Problem description:
Please reproduce the thread excerpt about swapping and memory reclaim word for word.

Page excerpt:
- - - - -

Dave Hansen June 10, 2019, 6:03 p.m. UTC | #1
I'd really love to see the manpages for these new flags.  The devil is
in the details of our promises to userspace.
Pavel Machek June 12, 2019, 10:59 a.m. UTC | #2
Hi!

> - Problem
> 
> Naturally, cached apps were dominant consumers of memory on the system.
> However, they were not significant consumers of swap even though they are
> good candidate for swap. Under investigation, swapping out only begins
> once the low zone watermark is hit and kswapd wakes up, but the overall
> allocation rate in the system might trip lmkd thresholds and cause a cached
> process to be killed(we measured performance swapping out vs. zapping the
> memory by killing a process. Unsurprisingly, zapping is 10x times faster
> even though we use zram which is much faster than real storage) so kill
> from lmkd will often satisfy the high zone watermark, resulting in very
> few pages actually being moved to swap.

Is it still faster to swap-in the application than to restart it?


> This approach is similar in spirit to madvise(MADV_WONTNEED), but the
> information required to make the reclaim decision is not known to the app.

- - - - -

(Collection entries)
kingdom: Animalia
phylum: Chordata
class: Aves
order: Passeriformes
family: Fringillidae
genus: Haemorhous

- - - - -

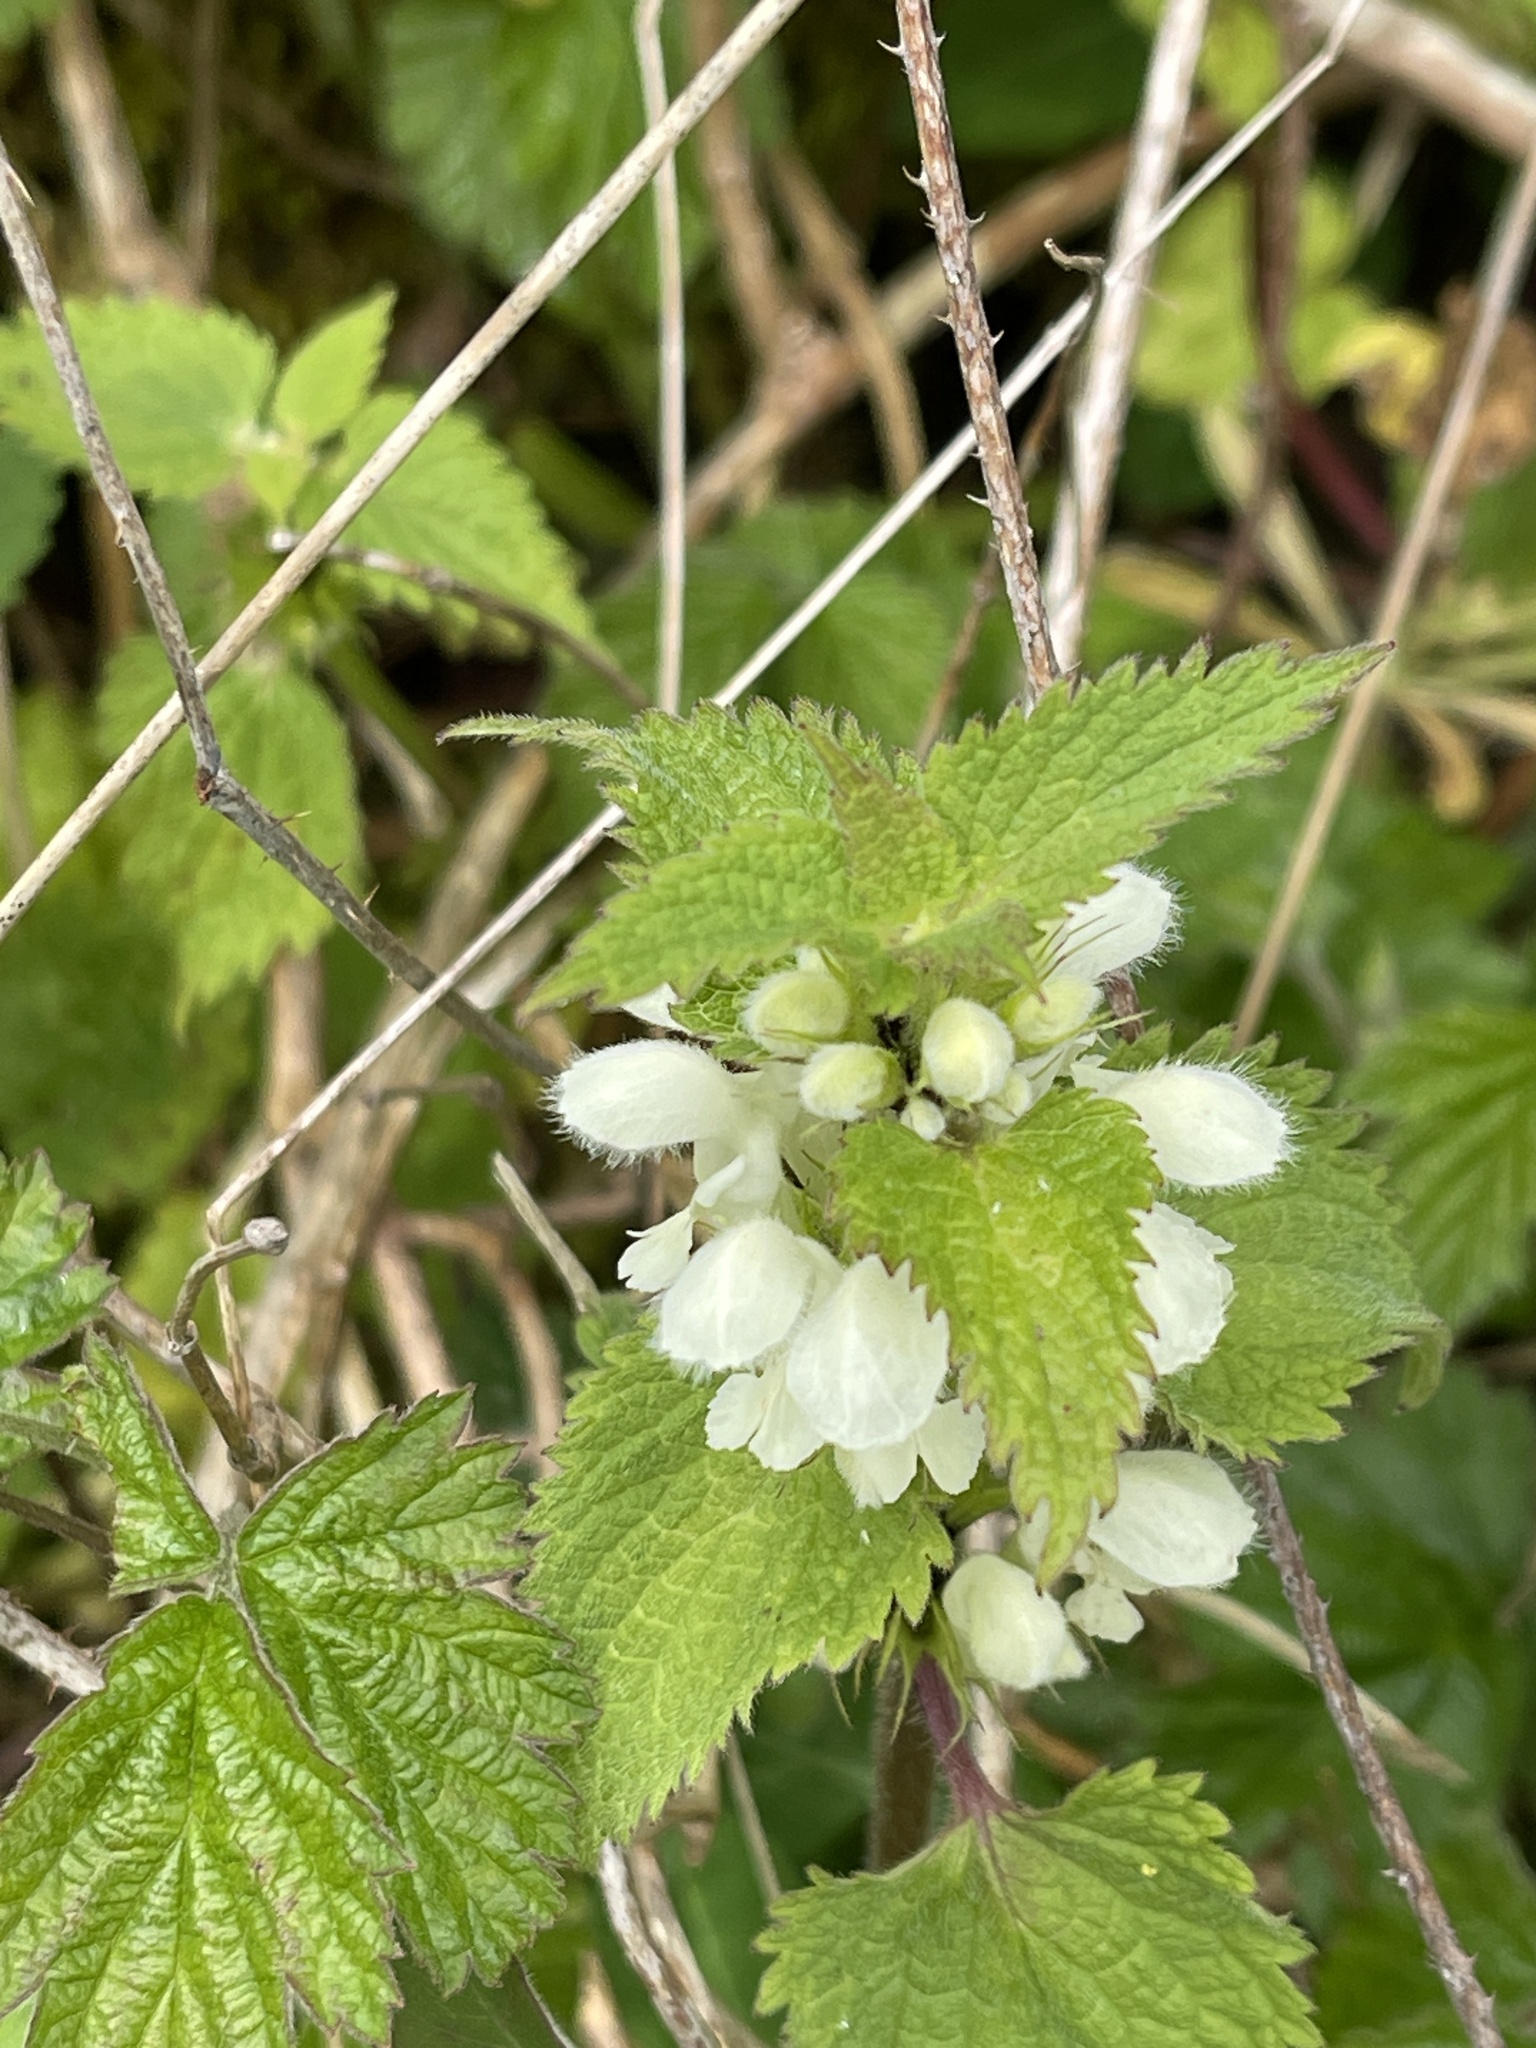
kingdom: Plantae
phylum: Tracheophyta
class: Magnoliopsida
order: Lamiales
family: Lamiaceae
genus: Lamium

- - - - -

Correct answer:
Dave Hansen June 10, 2019, 6:03 p.m. UTC | #1
I'd really love to see the manpages for these new flags.  The devil is
in the details of our promises to userspace.
Pavel Machek June 12, 2019, 10:59 a.m. UTC | #2
Hi!

> - Problem
> 
> Naturally, cached apps were dominant consumers of memory on the system.
> However, they were not significant consumers of swap even though they are
> good candidate for swap. Under investigation, swapping out only begins
> once the low zone watermark is hit and kswapd wakes up, but the overall
> allocation rate in the system might trip lmkd thresholds and cause a cached
> process to be killed(we measured performance swapping out vs. zapping the
> memory by killing a process. Unsurprisingly, zapping is 10x times faster
> even though we use zram which is much faster than real storage) so kill
> from lmkd will often satisfy the high zone watermark, resulting in very
> few pages actually being moved to swap.

Is it still faster to swap-in the application than to restart it?


> This approach is similar in spirit to madvise(MADV_WONTNEED), but the
> information required to make the reclaim decision is not known to the app.